-- MATERIAL PROVIDED follows --
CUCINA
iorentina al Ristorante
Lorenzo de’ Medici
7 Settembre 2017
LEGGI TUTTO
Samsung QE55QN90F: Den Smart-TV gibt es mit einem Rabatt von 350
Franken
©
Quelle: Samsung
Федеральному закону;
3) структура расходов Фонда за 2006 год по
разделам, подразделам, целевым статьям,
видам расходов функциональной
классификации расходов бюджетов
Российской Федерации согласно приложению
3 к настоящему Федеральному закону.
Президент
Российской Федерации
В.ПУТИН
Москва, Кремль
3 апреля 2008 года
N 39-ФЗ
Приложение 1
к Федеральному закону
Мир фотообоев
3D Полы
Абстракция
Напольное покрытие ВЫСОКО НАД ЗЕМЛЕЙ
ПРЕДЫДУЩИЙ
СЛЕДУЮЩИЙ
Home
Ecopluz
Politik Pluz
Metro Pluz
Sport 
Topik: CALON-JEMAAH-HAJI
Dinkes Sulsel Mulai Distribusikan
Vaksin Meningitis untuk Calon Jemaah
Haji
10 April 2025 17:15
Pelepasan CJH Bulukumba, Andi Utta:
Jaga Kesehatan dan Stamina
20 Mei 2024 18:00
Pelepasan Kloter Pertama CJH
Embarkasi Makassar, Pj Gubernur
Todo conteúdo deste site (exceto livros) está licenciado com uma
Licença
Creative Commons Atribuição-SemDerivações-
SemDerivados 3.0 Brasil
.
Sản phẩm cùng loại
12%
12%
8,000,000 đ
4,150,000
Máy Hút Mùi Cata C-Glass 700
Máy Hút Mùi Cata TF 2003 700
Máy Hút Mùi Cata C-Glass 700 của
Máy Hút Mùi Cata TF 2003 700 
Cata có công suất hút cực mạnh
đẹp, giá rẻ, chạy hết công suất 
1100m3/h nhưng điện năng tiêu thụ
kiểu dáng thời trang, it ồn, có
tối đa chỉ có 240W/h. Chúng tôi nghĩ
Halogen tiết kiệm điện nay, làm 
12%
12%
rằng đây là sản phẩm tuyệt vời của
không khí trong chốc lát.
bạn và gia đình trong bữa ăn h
-- MATERIAL PROVIDED concluded --
» WHAT YOU HAVE TO DO:
Rewrite all of the data above as a JSON list of strings, one string per line, and omit any blank lines.

» OUTPUT:
[
  "CUCINA",
  "iorentina al Ristorante",
  "Lorenzo de’ Medici",
  "7 Settembre 2017",
  "LEGGI TUTTO",
  "Samsung QE55QN90F: Den Smart-TV gibt es mit einem Rabatt von 350",
  "Franken",
  "©",
  "Quelle: Samsung",
  "Федеральному закону;",
  "3) структура расходов Фонда за 2006 год по",
  "разделам, подразделам, целевым статьям,",
  "видам расходов функциональной",
  "классификации расходов бюджетов",
  "Российской Федерации согласно приложению",
  "3 к настоящему Федеральному закону.",
  "Президент",
  "Российской Федерации",
  "В.ПУТИН",
  "Москва, Кремль",
  "3 апреля 2008 года",
  "N 39-ФЗ",
  "Приложение 1",
  "к Федеральному закону",
  "Мир фотообоев",
  "3D Полы",
  "Абстракция",
  "Напольное покрытие ВЫСОКО НАД ЗЕМЛЕЙ",
  "ПРЕДЫДУЩИЙ",
  "СЛЕДУЮЩИЙ",
  "Home",
  "Ecopluz",
  "Politik Pluz",
  "Metro Pluz",
  "Sport ",
  "Topik: CALON-JEMAAH-HAJI",
  "Dinkes Sulsel Mulai Distribusikan",
  "Vaksin Meningitis untuk Calon Jemaah",
  "Haji",
  "10 April 2025 17:15",
  "Pelepasan CJH Bulukumba, Andi Utta:",
  "Jaga Kesehatan dan Stamina",
  "20 Mei 2024 18:00",
  "Pelepasan Kloter Pertama CJH",
  "Embarkasi Makassar, Pj Gubernur",
  "Todo conteúdo deste site (exceto livros) está licenciado com uma",
  "Licença",
  "Creative Commons Atribuição-SemDerivações-",
  "SemDerivados 3.0 Brasil",
  ".",
  "Sản phẩm cùng loại",
  "12%",
  "12%",
  "8,000,000 đ",
  "4,150,000",
  "Máy Hút Mùi Cata C-Glass 700",
  "Máy Hút Mùi Cata TF 2003 700",
  "Máy Hút Mùi Cata C-Glass 700 của",
  "Máy Hút Mùi Cata TF 2003 700 ",
  "Cata có công suất hút cực mạnh",
  "đẹp, giá rẻ, chạy hết công suất ",
  "1100m3/h nhưng điện năng tiêu thụ",
  "kiểu dáng thời trang, it ồn, có",
  "tối đa chỉ có 240W/h. Chúng tôi nghĩ",
  "Halogen tiết kiệm điện nay, làm ",
  "12%",
  "12%",
  "rằng đây là sản phẩm tuyệt vời của",
  "không khí trong chốc lát.",
  "bạn và gia đình trong bữa ăn h"
]